Mając zasłyszane te opinie, zapytałem o to znajomego mechanika, który Mercedesy serwisuje od wielu lat. "W sumie majtek też nie musisz zmieniać" - myślę, że jego porównanie było dość trafne. Z drugiej strony na temat wymiany oleju w tylnym moście, najważniejsze wskazówki znajdziesz w instrukcji obsługi samochodu, a tam jest wyraźnie napisane, że olej ten należy zmieniać regularnie. Mój Miecio również ma w moście świeży olej i jest mu z tym bardzo dobrze. Pozdrawiam. |
Autor: | trocin [ wt sie 12, 2008 8:51 am ] |
Tytuł: | |
Jak najbardziej wymieniac, wazne tylko, aby lac wlasciwy... Niby prosta sprawa a wiele osob zalewa niodpowiedni i potem sa klopoty z mostem i komentarze typu:"Niepotrzebnie zmienialem", "Trzeba bylo nie ruszac", "W moscie sie nie wymienia" itp. |
Autor: | TReneR [ wt sie 12, 2008 9:12 am ] |
Tytuł: | |
Dokladnie tak jak z LPG - spartaczona instalacja a puzniej ludzie mowia, ze mercedesy zle jezdza na gazie. Zmieniac, zmieniac i jeszcze raz zmieniac ps. to z majtkami musze zapamietac - rewelacja ![]() ![]() |
Autor: | m87 [ wt sie 12, 2008 10:06 am ] |
Tytuł: | |
no OK ale w takim razie jaki zalewac , tez bym sobie zmienil |
Autor: | Janfocus [ wt sie 12, 2008 10:28 am ] |
Tytuł: | |
zmieniać, zmieniać -nic nie jest wieczne, właściwości smarujace oleju też! |
Autor: | Szumek [ wt sie 12, 2008 11:16 am ] |
Tytuł: | |
No np. w książce WKiŁ o Mercedesie 190 wyczytałem, że wymiana oleju w moście jest po pierwszych 10000 km przebiegu, a potem jest już tylko kontrola stanu. ![]() |
Autor: | Prezeslaw [ wt sie 12, 2008 11:47 am ] |
Tytuł: | |
Wymieniać. Chociaż, jak się tego nie zrobi, to też nie ma tragedii. W każdym razie najważniejsze jest jak to się robi. Chodzi o to, że most nie może ani na chwilę zostać bez oleju. Ostatnio u mojego czarownika wywiązała się gadka na ten temat. Okazuje się, że bardzo łatwo napytać sobie biedy i to nie ze względu na źle dobrany olej, a na źle przeprowadzoną wymianę. Jak spuścimy cały olej z mostu to potem będzie huczał, albo wydawał inne dziwne dźwięki i pojawią się te pytania typu "po co mi to było". |
Autor: | Wit [ wt sie 12, 2008 12:00 pm ] |
Tytuł: | |
Ostatnio wymieniłem u siebie i wylał się taki gęsty syf, że nawet mechanik był w szoku: najprawdopodobniej poprzedni właściciel coś kombinował z "wyciszeniem" mostu ![]() ![]() ![]() |
Autor: | TReneR [ wt sie 12, 2008 12:10 pm ] |
Tytuł: | |
Do plukania to polecam ATF (rowniez do silnika!) |
Autor: | Janfocus [ wt sie 12, 2008 3:18 pm ] |
Tytuł: | |
Prezeslaw pisze: Wymieniać. Chociaż, jak się tego nie zrobi, to też nie ma tragedii. W każdym razie najważniejsze jest jak to się robi. Chodzi o to, że most nie może ani na chwilę zostać bez oleju.

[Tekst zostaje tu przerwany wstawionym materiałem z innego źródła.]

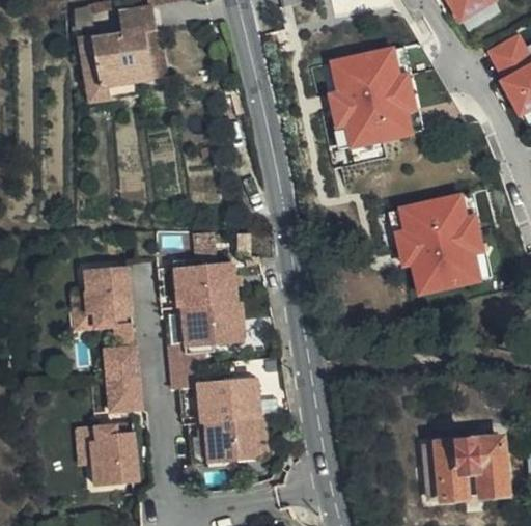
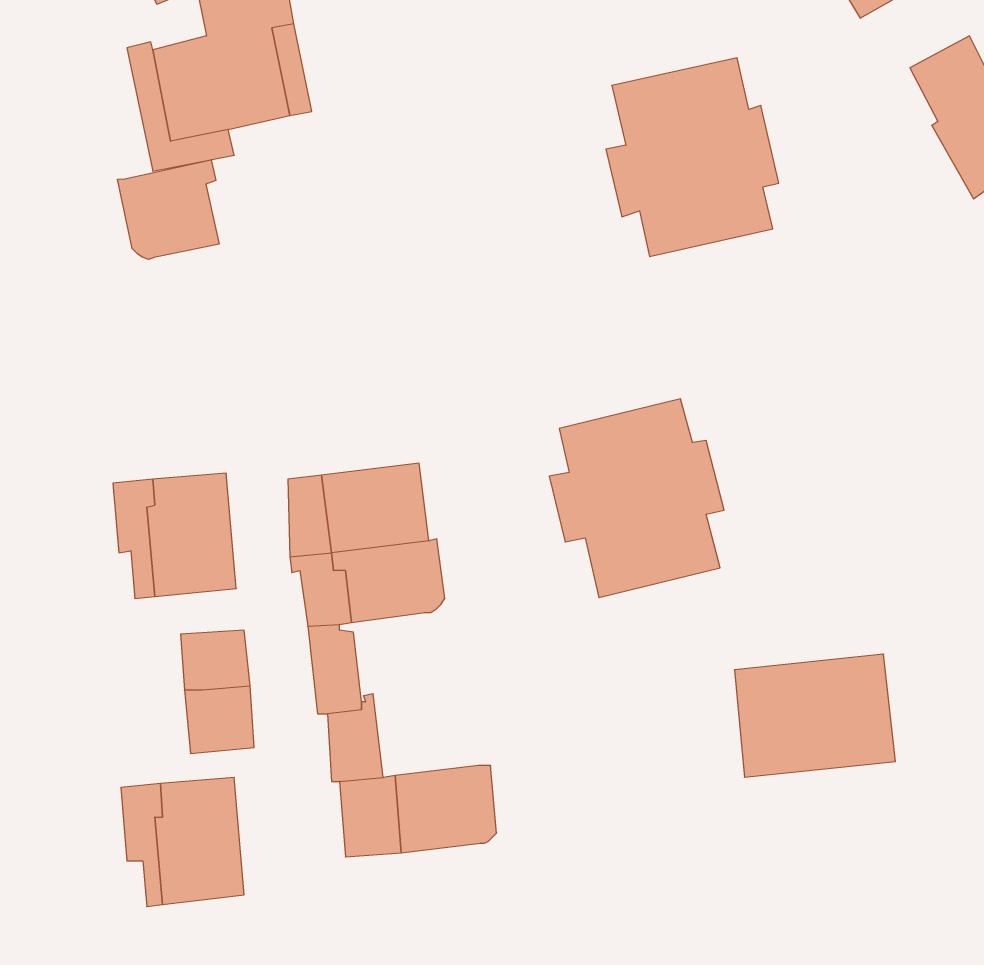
building: none -> [118,160,219,259]
building: [394,192,485,296] -> [549,399,724,598]
building: [206,372,261,421] -> none
building: [420,438,504,502] -> [734,654,895,777]

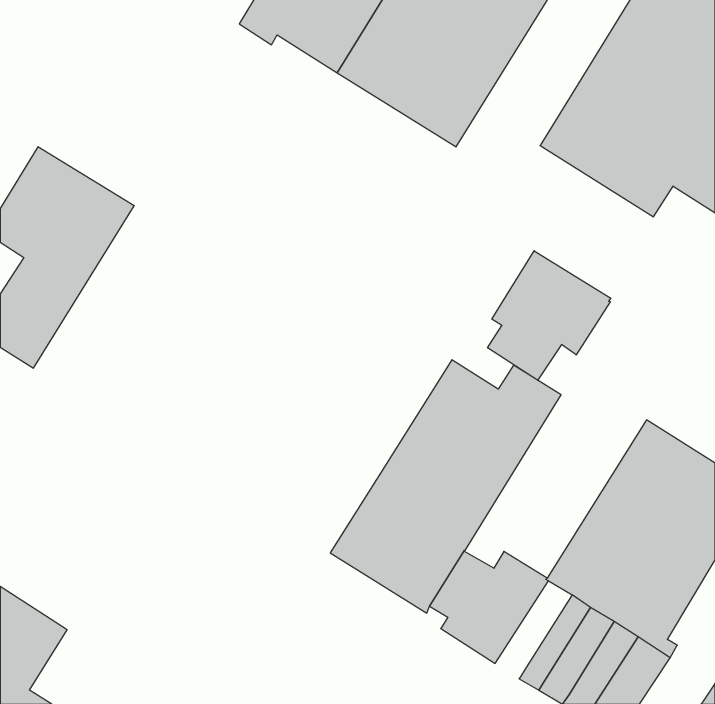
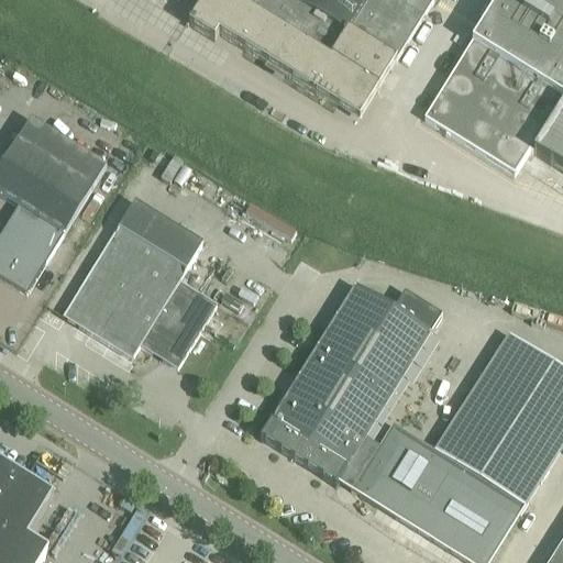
building: [488,251,611,381] -> none
building: none -> [64,198,216,364]
building: none -> [389,456,450,533]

dziwne, bo nie wyobrazam sobie jak inaczej zmienić olej niż najpierw spuścić cały (przez korek spustowy) a potem zalać nowym. Robiłem tak już w kilku mercach (równiez w beczce, której przebieg jest zaawansowany, podobnie jak i stan mostu) i nigdy nic się po wymianie nie stało, za to to co było spuszczone z mostu było dalekie od oleju... |
Autor: | TReneR [ wt sie 12, 2008 5:18 pm ] |
Tytuł: | |
Dziwna teoria z tym niespuszczaniem calego oleju - niby jak to moze zaszkodzic?! Ja jak swoj remontowalem, to przez tydzien stal bez oleju (trzeba bylo lozyska i uszczelniacze w miedzyczasie zanabyc). Nawet wiecej - dokladnie go z oleju i szlamu umylem... |
Autor: | Prezeslaw [ wt sie 12, 2008 7:00 pm ] |
Tytuł: | |
Cóż. Może to zależy od epoki. Musiałbym dopytac czarownika. W każdym razie jakieś ziarno prawdy musi w tym być. Ja pytałem go o to w kontekście wymiany oleju w moście w mojej 190tce a jest to rok 86. |
Autor: | THC [ wt sie 12, 2008 7:43 pm ] |
Tytuł: | |
Rzeczywiście samo zagadnienie jak również dylematy moralne pasuja na kilka stron wątku. Prawda jest oczywista , olej przekładniowy należy wymieniać. Tak samo jak porysowaną szybą, łyse opony , wybite sworznie,starte klocki itp. Niech ktoś kto jest zwolennikiem nie ruszania tej magicznej śruby na imbusa 14, sam wbrew sobie zrobi tak. Kupic nowy olej 1 litr nawet hipol przekładniowy, nie jest taki zły. Spuścić stary olej z mostu. I niech powącha i dokładnie obejrzy pod słońce dwa takie oleje. Chyba sezon ogórkowy. |
Autor: | Marcin S [ pt sie 15, 2008 11:54 am ] |
Tytuł: | |
Prezeslaw pisze: Ostatnio u mojego czarownika (...) że bardzo łatwo napytać sobie biedy i to nie ze względu na źle dobrany olej, a na źle przeprowadzoną wymianę. Jak spuścimy cały olej z mostu to potem będzie huczał, albo wydawał inne dziwne dźwięki i pojawią się te pytania typu "po co mi to było".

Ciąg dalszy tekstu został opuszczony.